Warning: SPOILERS below for Black Panther!
Erik Killmonger – specifically the villain twist of who he is and how he came to be – is Black Panther‘s secret weapon. Portrayed with majestic ferocity by Michael B. Jordan, Killmonger is arguably the best Marvel Cinematic Universe villain thus far. And he is no mere troublemaking bad guy for the superhero to defeat. As Black Panther unfolds, so too do pivotal revelations about Killmonger himself, his origins, and his motivations.
Just as the film’s depiction of T’Challa differs from the comics, director Ryan Coogler reconceives Killmonger as a shattered mirror image of the Black Panther.

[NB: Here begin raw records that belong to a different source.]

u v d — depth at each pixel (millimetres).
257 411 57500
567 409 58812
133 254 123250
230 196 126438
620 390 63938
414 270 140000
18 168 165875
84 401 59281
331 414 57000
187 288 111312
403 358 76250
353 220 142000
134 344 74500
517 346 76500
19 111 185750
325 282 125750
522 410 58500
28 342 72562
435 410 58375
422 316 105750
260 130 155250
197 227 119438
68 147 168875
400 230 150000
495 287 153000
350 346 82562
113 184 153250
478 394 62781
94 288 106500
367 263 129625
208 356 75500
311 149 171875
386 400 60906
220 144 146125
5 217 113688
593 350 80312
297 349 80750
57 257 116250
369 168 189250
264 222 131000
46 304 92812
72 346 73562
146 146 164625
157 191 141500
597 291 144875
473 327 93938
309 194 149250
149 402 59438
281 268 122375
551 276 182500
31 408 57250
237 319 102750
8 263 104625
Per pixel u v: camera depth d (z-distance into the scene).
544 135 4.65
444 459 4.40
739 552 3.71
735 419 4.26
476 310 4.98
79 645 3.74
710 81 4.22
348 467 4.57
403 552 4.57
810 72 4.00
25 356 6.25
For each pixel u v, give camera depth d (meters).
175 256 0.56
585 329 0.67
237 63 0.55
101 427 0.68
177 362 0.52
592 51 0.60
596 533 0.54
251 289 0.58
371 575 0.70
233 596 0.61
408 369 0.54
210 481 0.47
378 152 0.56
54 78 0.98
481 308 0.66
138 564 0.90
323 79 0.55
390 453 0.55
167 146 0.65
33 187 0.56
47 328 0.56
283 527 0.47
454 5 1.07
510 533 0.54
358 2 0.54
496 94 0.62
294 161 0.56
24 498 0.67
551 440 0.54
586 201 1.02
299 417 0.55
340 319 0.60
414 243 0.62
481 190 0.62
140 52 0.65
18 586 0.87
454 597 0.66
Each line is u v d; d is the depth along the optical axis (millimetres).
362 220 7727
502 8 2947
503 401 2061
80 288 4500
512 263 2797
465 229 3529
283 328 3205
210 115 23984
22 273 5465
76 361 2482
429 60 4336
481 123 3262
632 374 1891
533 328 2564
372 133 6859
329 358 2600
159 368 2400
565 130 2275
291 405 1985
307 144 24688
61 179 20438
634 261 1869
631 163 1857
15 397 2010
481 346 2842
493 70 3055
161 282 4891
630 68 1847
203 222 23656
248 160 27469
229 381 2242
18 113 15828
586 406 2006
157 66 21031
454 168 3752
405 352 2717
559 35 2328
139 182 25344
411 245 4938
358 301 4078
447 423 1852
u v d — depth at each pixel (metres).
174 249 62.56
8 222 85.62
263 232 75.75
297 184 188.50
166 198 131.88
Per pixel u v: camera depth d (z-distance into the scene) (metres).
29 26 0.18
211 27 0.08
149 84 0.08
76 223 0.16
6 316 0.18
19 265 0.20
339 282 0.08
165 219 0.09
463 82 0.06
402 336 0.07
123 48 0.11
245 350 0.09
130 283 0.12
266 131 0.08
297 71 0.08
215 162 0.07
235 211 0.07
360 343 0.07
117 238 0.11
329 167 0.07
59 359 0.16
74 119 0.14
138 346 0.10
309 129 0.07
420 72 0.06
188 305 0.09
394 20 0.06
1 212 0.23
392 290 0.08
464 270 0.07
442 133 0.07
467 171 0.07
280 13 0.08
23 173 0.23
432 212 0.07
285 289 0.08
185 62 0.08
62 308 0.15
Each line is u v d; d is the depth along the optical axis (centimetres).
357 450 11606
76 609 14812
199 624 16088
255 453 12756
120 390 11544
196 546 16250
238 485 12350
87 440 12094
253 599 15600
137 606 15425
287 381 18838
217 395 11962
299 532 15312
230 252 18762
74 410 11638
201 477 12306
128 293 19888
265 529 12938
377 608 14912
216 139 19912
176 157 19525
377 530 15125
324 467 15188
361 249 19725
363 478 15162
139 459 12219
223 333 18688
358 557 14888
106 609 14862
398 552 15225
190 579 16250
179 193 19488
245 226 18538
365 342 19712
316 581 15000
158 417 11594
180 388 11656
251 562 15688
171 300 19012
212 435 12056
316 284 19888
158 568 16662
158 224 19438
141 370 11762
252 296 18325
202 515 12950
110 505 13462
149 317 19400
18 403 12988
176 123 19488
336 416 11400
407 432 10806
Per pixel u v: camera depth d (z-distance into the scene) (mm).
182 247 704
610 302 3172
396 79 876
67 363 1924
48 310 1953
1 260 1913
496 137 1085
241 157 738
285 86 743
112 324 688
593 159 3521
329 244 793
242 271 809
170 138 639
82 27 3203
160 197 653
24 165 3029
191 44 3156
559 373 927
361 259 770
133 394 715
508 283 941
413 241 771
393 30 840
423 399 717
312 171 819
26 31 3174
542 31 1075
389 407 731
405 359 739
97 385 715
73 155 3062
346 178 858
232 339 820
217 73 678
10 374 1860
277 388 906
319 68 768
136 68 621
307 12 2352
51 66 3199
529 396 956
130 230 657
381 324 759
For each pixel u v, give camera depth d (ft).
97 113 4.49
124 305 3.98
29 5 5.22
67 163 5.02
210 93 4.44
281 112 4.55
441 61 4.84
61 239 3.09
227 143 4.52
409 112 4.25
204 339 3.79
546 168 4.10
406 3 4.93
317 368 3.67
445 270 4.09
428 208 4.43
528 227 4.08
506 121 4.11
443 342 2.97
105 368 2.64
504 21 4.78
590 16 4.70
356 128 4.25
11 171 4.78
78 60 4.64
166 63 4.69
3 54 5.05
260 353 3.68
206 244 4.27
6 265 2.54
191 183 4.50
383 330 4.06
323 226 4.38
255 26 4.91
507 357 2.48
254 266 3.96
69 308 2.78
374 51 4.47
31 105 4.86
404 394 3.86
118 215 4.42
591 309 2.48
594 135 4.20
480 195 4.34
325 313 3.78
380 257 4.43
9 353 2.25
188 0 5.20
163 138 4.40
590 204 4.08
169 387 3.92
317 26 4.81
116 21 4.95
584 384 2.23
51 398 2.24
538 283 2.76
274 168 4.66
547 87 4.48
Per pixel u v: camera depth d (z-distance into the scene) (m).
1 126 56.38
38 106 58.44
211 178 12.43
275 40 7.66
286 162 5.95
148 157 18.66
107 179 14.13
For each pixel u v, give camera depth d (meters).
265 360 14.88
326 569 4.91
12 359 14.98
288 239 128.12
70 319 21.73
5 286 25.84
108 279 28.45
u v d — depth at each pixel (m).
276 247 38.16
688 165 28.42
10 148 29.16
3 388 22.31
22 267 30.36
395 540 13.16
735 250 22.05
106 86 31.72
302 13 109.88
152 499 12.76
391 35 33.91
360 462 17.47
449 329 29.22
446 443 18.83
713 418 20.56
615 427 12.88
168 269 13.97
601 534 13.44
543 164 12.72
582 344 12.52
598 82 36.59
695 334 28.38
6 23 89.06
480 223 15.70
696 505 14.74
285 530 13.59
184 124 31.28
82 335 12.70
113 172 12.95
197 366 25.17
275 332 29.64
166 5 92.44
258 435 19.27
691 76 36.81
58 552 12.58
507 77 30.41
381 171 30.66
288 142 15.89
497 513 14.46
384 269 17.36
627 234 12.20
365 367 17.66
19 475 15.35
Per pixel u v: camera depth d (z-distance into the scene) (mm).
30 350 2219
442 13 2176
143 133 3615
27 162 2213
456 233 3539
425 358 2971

Their stories and fates were intertwined by grand design, and Killmonger’s new origin is a dynamic twist adding a compelling new gravitas that powers the events of the second half of the film.
This Page: How Black Panther Secretly Sets Up The Villain Twist
Killmonger’s Tragic Backstory Explained
It was a sin by T’Challa’s father King T’Chaka that led directly to the creation of Killmonger. Though Wakanda is an isolationist country, they send spies called War Dogs into the world to gather intelligence. One such War Dog was the Prince himself, N’Jobu, whose mission in Oakland in the early ’90s came at a time of particularly turbulent racial tension in California: 1992 was the year of the L.A. riots sparked by the Rodney King incident. N’Jobu witnessed black people in political and cultural distress trying to rise up and assert their rights. He felt Wakanda and its technology should be doing more to help them, but this would violate the traditions upheld by his brother King T’Chaka.
Related: Black Panther Character Guide
Instead, N’Jobu worked with black market arms dealer Ulysses Klaue to smuggle Vibranium out of Wakanda, which he planned to turn into weapons to arm the black people in Los Angeles. However, N’Jobu didn’t realize that his friend Zuri was himself a Wakandan War Dog, secretly sent by T’Chaka to watch his brother; when Zuri reported N’Jobu’s treachery, King T’Chaka to Oakland to confront his brother. Tragically, the prince pulled a gun on the king and Zuri, and T’Chaka plunged his claws into N’jobu’s chest and killed him.
However, N’Jobu had a son with an American woman. The boy’s Wakandan name was N’Jadaka, but he grew up with his American name: Erik Stevens. Even though, thanks to Zuri, the king knew about young Erik, who was just outside in the apartment’s courtyard playing basketball with his friends, T’Chaka opted to leave N’Jobu’s corpse behind for the boy to find. Knowing his father was murdered by the Black Panther (he even witnessed the Wakandan aircraft zoom away), Erik grew up resentful of Wakanda, his royal family, and his heritage, eventually becoming known as Erik Killmonger.
How Black Panther Secretly Sets Up The Villain Twist
This all comes as something of a surprise thanks to Ryan Coogler’s careful storytelling. He presents young Erik as an avatar to the outside world, rather than story-essential, and further deflects suspicion by having a different actor play the younger Zuri (rather than CGI de-aging Forest Whitaker in a style Marvel is wont to do). Even after that, the twist is so involved it avoids full detection; to guess Killmonger is royalty and will challenge T’Challa’s throne still doesn’t give the full picture. Perhaps most fun, the film has Killmonger – not T’Challa – be the one taught the history of Wakanda at the start, but plays it vague enough most won’t figure it out.
Black Panther deftly keeps the motivations of Killmonger, as Erik Stevens would come to be known, a secret for half of the film. At first, Ulysses Klaue is presented as the main villain the Black Panther hunts. Klaue is an enemy of Wakanda due to the smuggler’s past thefts of Vibranium and his various crimes, including setting off a bomb that killed the family of W’Kabi, the security chief of the Border Tribe. Killmonger works with Klaue on the outset to steal Vibranium from the British Museum, and later goes to great lengths to rescue the one-armed arms dealer from captivity, but it was all because Klaue was unwittingly Killmonger’s way into Wakanda; Killmonger kills Klaue and uses his corpse as “a token” to gain access to the hidden nation.
But Killmonger’s true goal is to claim what he felt was his birthright: the throne of Wakanda. The seismic upheaval that led to Killmonger being crowned King of Wakanda was borne out of King T’Chaka’s fratricide, as well as his choice not to recognize his nephew, the young Erik Stevens, over two decades before.